Il écoutait ; il pleurait, et ses larmes scintillaient
En tombant goutte à goutte sur l’arc doré qu’il tenait.
Ainsi ses yeux à moitié clos étaient obscurcis par les pleurs,
Lorsque, de dessous une branche rugueuse lui barrant le chemin,
Sortit d’un pas solennel une altière Déesse.
Dans le coup d’œil qu’elle lui jeta, il y avait une intention
Qu’avec une prompte divination il commença à discerner,
Perplexe ; immédiatement il lui dit d’une voix mélodieuse :
« Comment as-tu traversé l’infranchissable mer ?
Cet antique aspect et cette robe qui t’enveloppe
Ont-ils parcouru ces vallées, invisibles jusqu'à cette heure ?

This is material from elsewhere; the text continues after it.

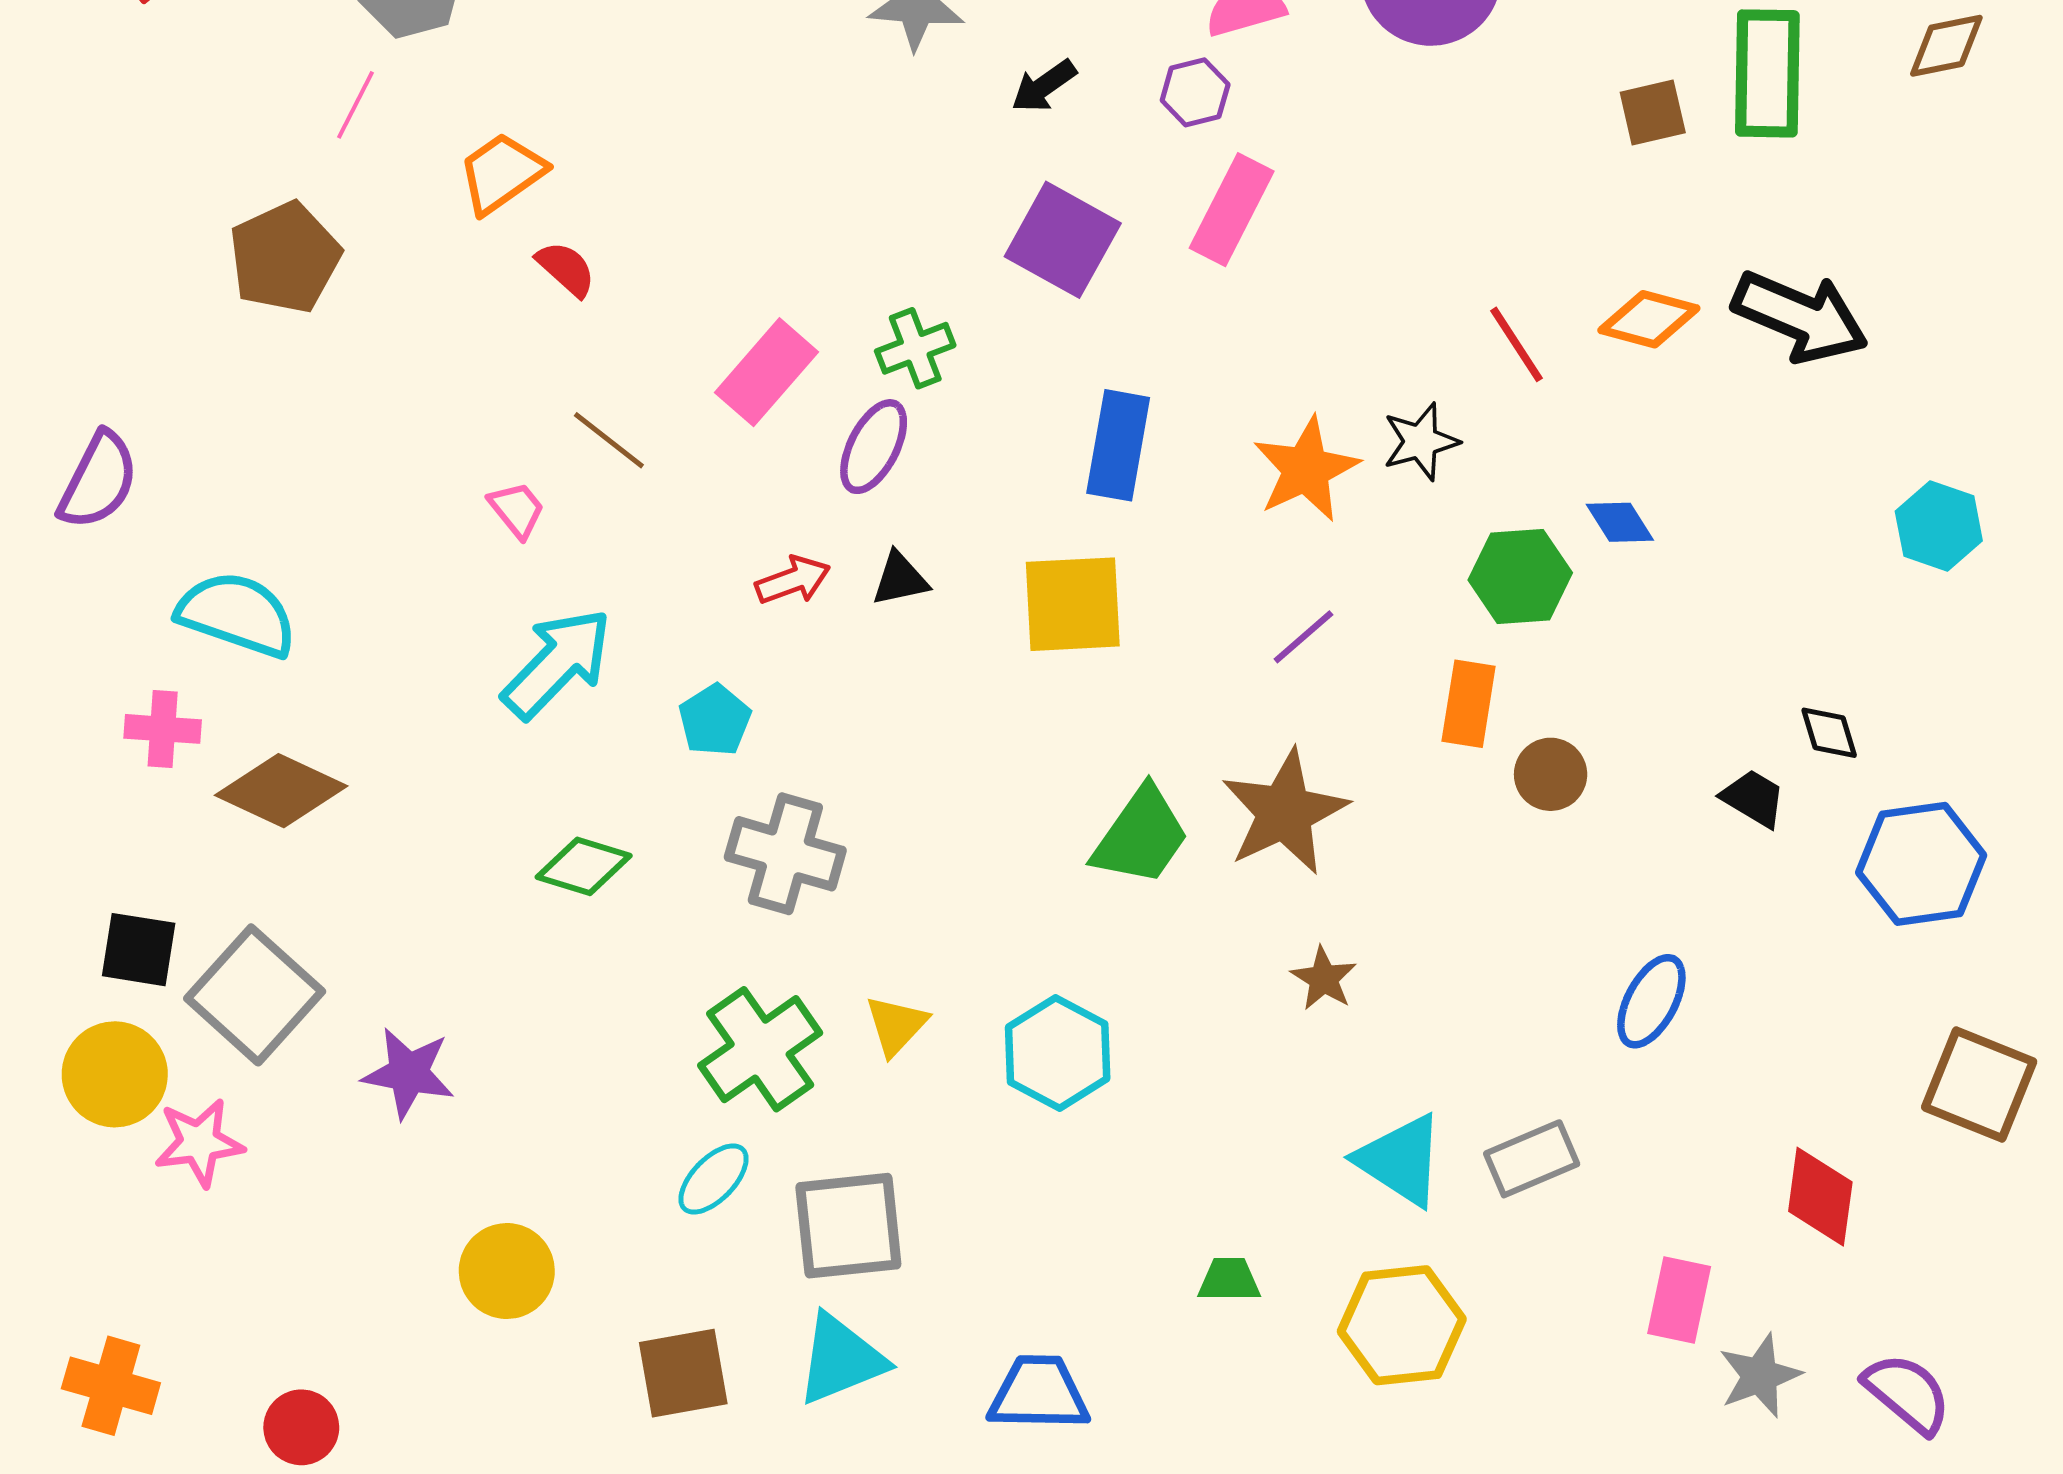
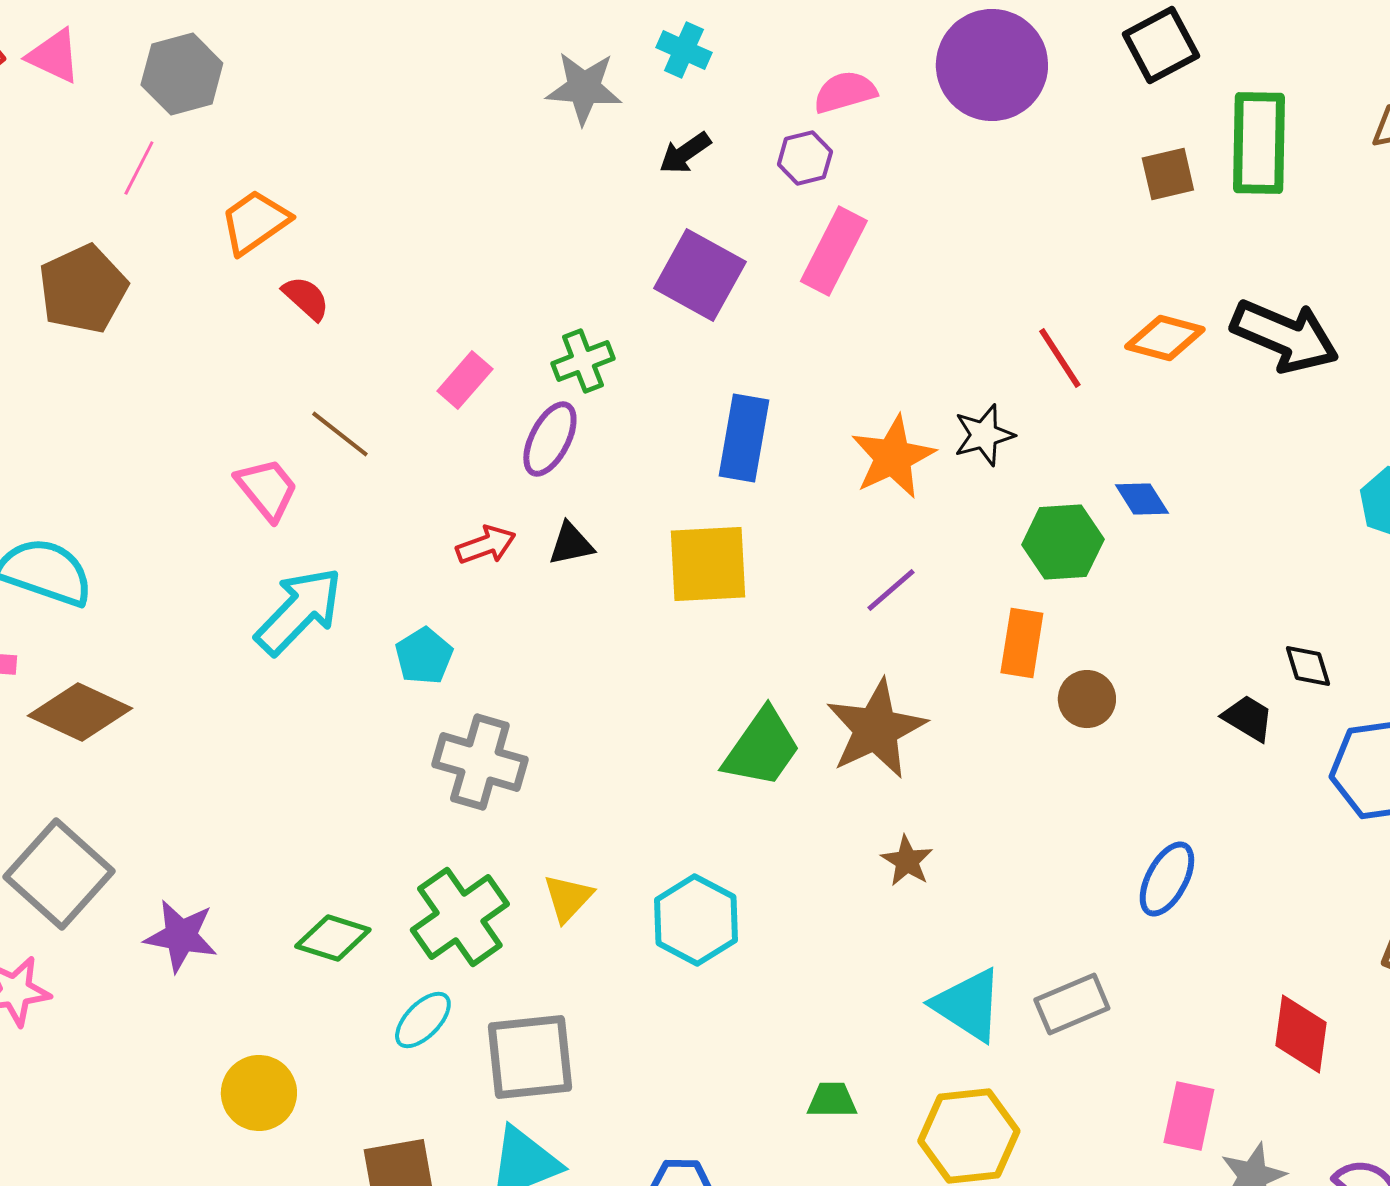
pink rectangle: (766, 372) -> (465, 380), size x0.7
pink trapezoid: (517, 510) -> (267, 489), size x1.4
green diamond: (584, 866) -> (333, 938), moved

Sûrement, j’ai entendu ces vêtements froisser
Les feuilles tombées, lorsque je m’asseyais solitaire
Au cœur de la fraîche forêt. Sûrement j’ai suivi
Le bruissement de cette simple jupe au milieu
De ces prairies désertes, et j’ai vu les fleurs
Lever leurs têtes, comme tu les frôlais en passant.
Déesse ! J’ai déjà contemplé tes yeux.
Et leur calme éternel, et tous tes traits,
Ou j’ai rêvé ». — « Oui, répondit la forme souveraine,
Tu as rêvé de moi ; en t’éveillant
Tu as trouvé une lyre tout en or à ton côté.